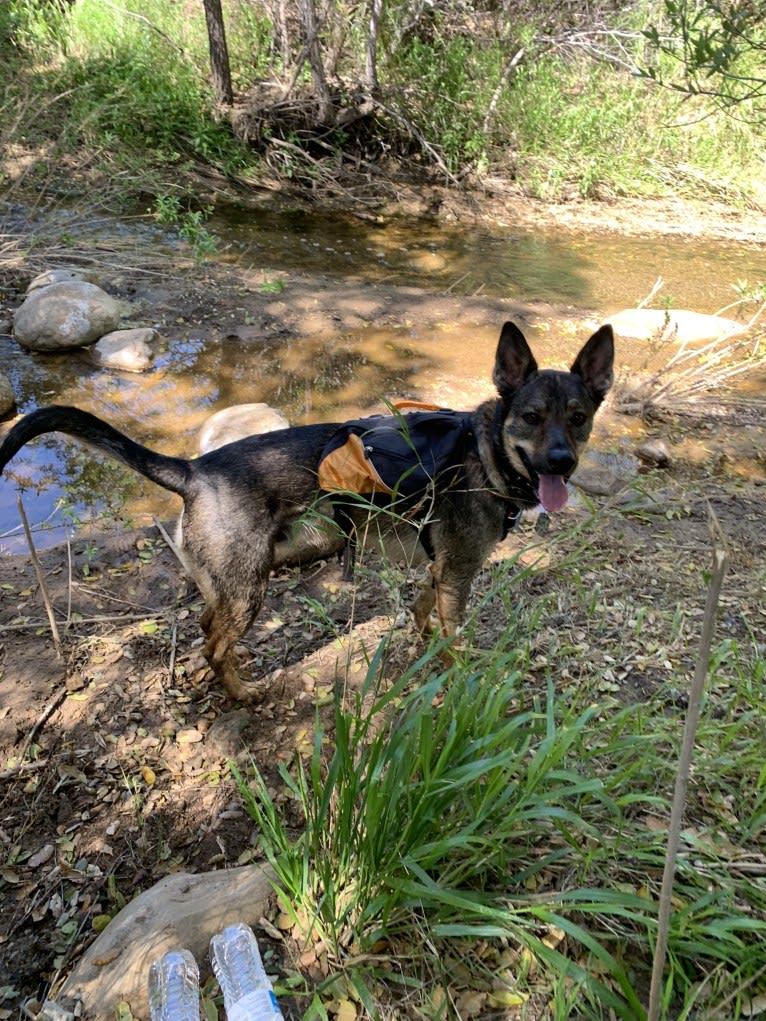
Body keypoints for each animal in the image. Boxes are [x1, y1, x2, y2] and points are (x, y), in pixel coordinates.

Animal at [0, 322, 616, 698]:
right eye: (531, 417)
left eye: (579, 417)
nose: (561, 462)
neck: (485, 451)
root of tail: (194, 470)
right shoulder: (458, 574)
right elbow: (454, 640)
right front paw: (456, 677)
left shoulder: (439, 570)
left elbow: (424, 616)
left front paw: (423, 648)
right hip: (249, 587)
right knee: (213, 646)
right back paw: (243, 694)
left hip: (234, 582)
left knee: (205, 629)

(WHAT TO WORK ON)
Calculate the number of lines above that include the word "left", giving that number by itself.

(ANSWER SECTION)
6